Quelle est alors notre situation aujourd’hui ? En quoi cette vieille histoire nous concerne-t-elle ? Un homme est effectivement ressuscité d’entre les morts. Jésus qui est mort sur la Croix, qui a été enseveli, s’est relevé libre et vainqueur. Est-ce que cet événement a changé le cours de l’histoire du monde ? Oui, pour une part. Des hommes ont accepté de croire en la Résurrection de Jésus. Ils ont reconnu qu’il est vraiment vivant et ils ont accepté dès lors de se convertir, de mener une vie conforme à son enseignement, une vie selon l’évangile. Mais d’autres hommes se sont endurcis. A ceux-là, nous avons beau dire : « le Christ est ressuscité », cela ne change rien.
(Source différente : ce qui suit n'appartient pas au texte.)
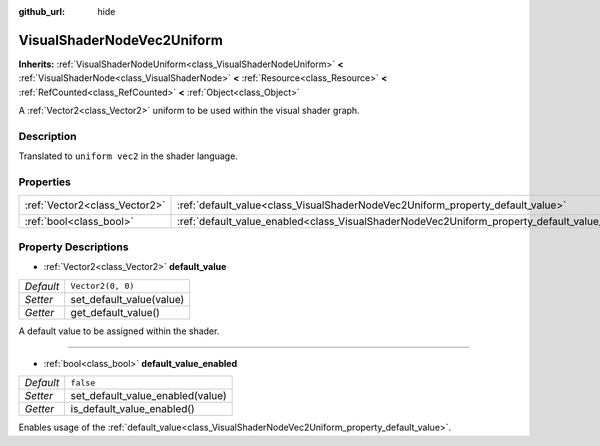 :github_url: hide

.. DO NOT EDIT THIS FILE!!!
.. Generated automatically from Godot engine sources.
.. Generator: https://github.com/godotengine/godot/tree/master/doc/tools/make_rst.py.
.. XML source: https://github.com/godotengine/godot/tree/master/doc/classes/VisualShaderNodeVec2Uniform.xml.

.. _class_VisualShaderNodeVec2Uniform:

VisualShaderNodeVec2Uniform
===========================

**Inherits:** :ref:`VisualShaderNodeUniform<class_VisualShaderNodeUniform>` **<** :ref:`VisualShaderNode<class_VisualShaderNode>` **<** :ref:`Resource<class_Resource>` **<** :ref:`RefCounted<class_RefCounted>` **<** :ref:`Object<class_Object>`

A :ref:`Vector2<class_Vector2>` uniform to be used within the visual shader graph.

Description
-----------

Translated to ``uniform vec2`` in the shader language.

Properties
----------

+-------------------------------+------------------------------------------------------------------------------------------------+-------------------+
| :ref:`Vector2<class_Vector2>` | :ref:`default_value<class_VisualShaderNodeVec2Uniform_property_default_value>`                 | ``Vector2(0, 0)`` |
+-------------------------------+------------------------------------------------------------------------------------------------+-------------------+
| :ref:`bool<class_bool>`       | :ref:`default_value_enabled<class_VisualShaderNodeVec2Uniform_property_default_value_enabled>` | ``false``         |
+-------------------------------+------------------------------------------------------------------------------------------------+-------------------+

Property Descriptions
---------------------

.. _class_VisualShaderNodeVec2Uniform_property_default_value:

- :ref:`Vector2<class_Vector2>` **default_value**

+-----------+--------------------------+
| *Default* | ``Vector2(0, 0)``        |
+-----------+--------------------------+
| *Setter*  | set_default_value(value) |
+-----------+--------------------------+
| *Getter*  | get_default_value()      |
+-----------+--------------------------+

A default value to be assigned within the shader.

----

.. _class_VisualShaderNodeVec2Uniform_property_default_value_enabled:

- :ref:`bool<class_bool>` **default_value_enabled**

+-----------+----------------------------------+
| *Default* | ``false``                        |
+-----------+----------------------------------+
| *Setter*  | set_default_value_enabled(value) |
+-----------+----------------------------------+
| *Getter*  | is_default_value_enabled()       |
+-----------+----------------------------------+

Enables usage of the :ref:`default_value<class_VisualShaderNodeVec2Uniform_property_default_value>`.

.. |virtual| replace:: :abbr:`virtual (This method should typically be overridden by the user to have any effect.)`
.. |const| replace:: :abbr:`const (This method has no side effects. It doesn't modify any of the instance's member variables.)`
.. |vararg| replace:: :abbr:`vararg (This method accepts any number of arguments after the ones described here.)`
.. |constructor| replace:: :abbr:`constructor (This method is used to construct a type.)`
.. |static| replace:: :abbr:`static (This method doesn't need an instance to be called, so it can be called directly using the class name.)`
.. |operator| replace:: :abbr:`operator (This method describes a valid operator to use with this type as left-hand operand.)`

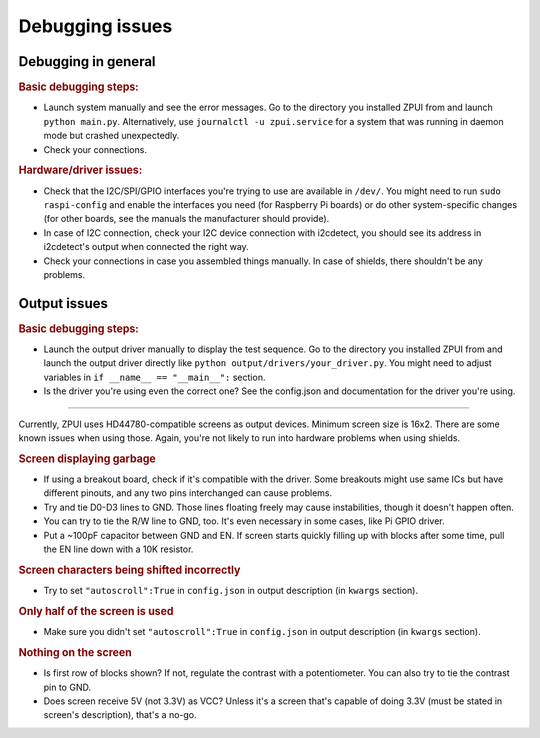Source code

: #########################
Debugging issues
#########################

====================
Debugging in general
====================

.. rubric:: Basic debugging steps:

* Launch system manually and see the error messages. Go to the directory you installed ZPUI from and launch ``python main.py``. Alternatively, use ``journalctl -u zpui.service`` for a system that was running in daemon mode but crashed unexpectedly.
* Check your connections.

.. rubric:: Hardware/driver issues:

* Check that the I2C/SPI/GPIO interfaces you're trying to use are available in ``/dev/``. You might need to run ``sudo raspi-config`` and enable the interfaces you need (for Raspberry Pi boards) or do other system-specific changes (for other boards, see the manuals the manufacturer should provide).
* In case of I2C connection, check your I2C device connection with i2cdetect, you should see its address in i2cdetect's output when connected the right way.
* Check your connections in case you assembled things manually. In case of shields, there shouldn't be any problems.


=============
Output issues
=============

.. rubric:: Basic debugging steps:

* Launch the output driver manually to display the test sequence. Go to the directory you installed ZPUI from and launch the output driver directly like ``python output/drivers/your_driver.py``. You might need to adjust variables in ``if __name__ == "__main__":`` section.
* Is the driver you're using even the correct one? See the config.json and documentation for the driver you're using. 

----------


Currently, ZPUI uses HD44780-compatible screens as output devices. Minimum screen size is 16x2. There are some known issues when using those. Again, you're not likely to run into hardware problems when using shields.

.. rubric:: Screen displaying garbage

* If using a breakout board, check if it's compatible with the driver. Some breakouts might use same ICs but have different pinouts, and any two pins interchanged can cause problems.
* Try and tie D0-D3 lines to GND. Those lines floating freely may cause instabilities, though it doesn't happen often. 
* You can try to tie the R/W line to GND, too. It's even necessary in some cases, like Pi GPIO driver. 
* Put a ~100pF capacitor between GND and EN. If screen starts quickly filling up with blocks after some time, pull the EN line down with a 10K resistor.

.. rubric:: Screen characters being shifted incorrectly

* Try to set ``"autoscroll":True`` in ``config.json`` in output description (in ``kwargs`` section).

.. rubric:: Only half of the screen is used

* Make sure you didn't set ``"autoscroll":True`` in ``config.json`` in output description (in ``kwargs`` section).

.. rubric:: Nothing on the screen

* Is first row of blocks shown? If not, regulate the contrast with a potentiometer. You can also try to tie the contrast pin to GND.
* Does screen receive 5V (not 3.3V) as VCC? Unless it's a screen that's capable of doing 3.3V (must be stated in screen's description), that's a no-go.

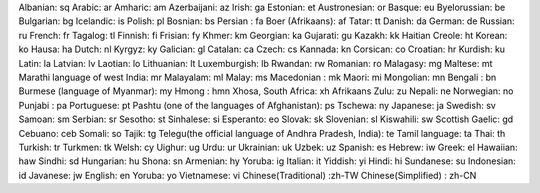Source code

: Albanian: sq
Arabic: ar
Amharic: am
Azerbaijani: az
Irish: ga
Estonian: et
Austronesian: or
Basque: eu
Byelorussian: be
Bulgarian: bg
Icelandic: is
Polish: pl
Bosnian: bs
Persian : fa
Boer (Afrikaans): af
Tatar: tt
Danish: da
German: de
Russian: ru
French: fr
Tagalog: tl
Finnish: fi
Frisian: fy
Khmer: km
Georgian: ka
Gujarati: gu
Kazakh: kk
Haitian Creole: ht
Korean: ko
Hausa: ha
Dutch: nl
Kyrgyz: ky
Galician: gl
Catalan: ca
Czech: cs
Kannada: kn
Corsican: co
Croatian: hr
Kurdish: ku
Latin: la
Latvian: lv
Laotian: lo
Lithuanian: lt
Luxemburgish: lb
Rwandan: rw
Romanian: ro
Malagasy: mg
Maltese: mt
Marathi language of west India: mr
Malayalam: ml
Malay: ms
Macedonian : mk
Maori: mi
Mongolian: mn
Bengali : bn
Burmese (language of Myanmar): my
Hmong : hmn
Xhosa, South Africa: xh
Afrikaans Zulu: zu
Nepali: ne
Norwegian: no
Punjabi : pa
Portuguese: pt
Pashtu (one of the languages of Afghanistan): ps
Tschewa: ny
Japanese: ja
Swedish: sv
Samoan: sm
Serbian: sr
Sesotho: st
Sinhalese: si
Esperanto: eo
Slovak: sk
Slovenian: sl
Kiswahili: sw
Scottish Gaelic: gd
Cebuano: ceb
Somali: so
Tajik: tg
Telegu(the official language of Andhra Pradesh, India): te
Tamil language: ta
Thai: th
Turkish: tr
Turkmen: tk
Welsh: cy
Uighur: ug
Urdu: ur
Ukrainian: uk
Uzbek: uz
Spanish: es
Hebrew: iw
Greek: el
Hawaiian: haw
Sindhi: sd
Hungarian: hu
Shona: sn
Armenian: hy
Yoruba: ig
Italian: it
Yiddish: yi
Hindi: hi
Sundanese: su
Indonesian: id
Javanese: jw
English: en
Yoruba: yo
Vietnamese: vi
Chinese(Traditional) :zh-TW
Chinese(Simplified) : zh-CN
Ces gens là peuvent acheter une Bible en librairie, comme nous, ils peuvent la lire, comme nous, ils peuvent rencontrer des chrétiens, ils ont une intelligence, comme nous, ils sont capables de comprendre les vérités de la foi. Mais, pour une raison sérieuse (leur histoire personnelle, une blessure, une souffrance) ou même sans raison, ils refusent de croire. Il y a une certaine tragédie pour eux : ils ont tout ce qu’il faut pour être croyants ; tous les moyens de la foi sont à leur disposition ; et pourtant un obstacle insurmontable demeure, et ils ne croient pas. L’évangile se conclut sur cette note pessimiste, qui ne doit pourtant pas nous décourager. Notre témoignage doit se faire d’autant plus audacieux, délicat et charitable.


[1] Que Ex 3, 6 annonce la résurrection aurait dû sembler clair à un Sadducéen de l’époque du Christ ; mais il n’est pas certain que cela semble clair à un lecteur d’aujourd’hui. Pour suggérer brièvement le raisonnement : le Dieu qui se révèle à Moïse, se dit être le « Dieu d’Abraham » ; or Abraham est mort depuis longtemps ; si donc il n’y a pas de résurrection, ce Dieu n’est qu’une sorte de divinité infernale, un dieu souterrain à la mode dans le paganisme (Pluton, Héphaïstos), un « dieu des morts ». A moins de faire du Dieu de Moïse un tel dieu des enfers, il faut donc postuler que le Dieu d’Abraham est un « Dieu des vivants » – et donc qu’Abraham, d’une certaine manière, est dans la vie. Sur les Sadducéens et la résurrection, lire, en particulier, Ac 23.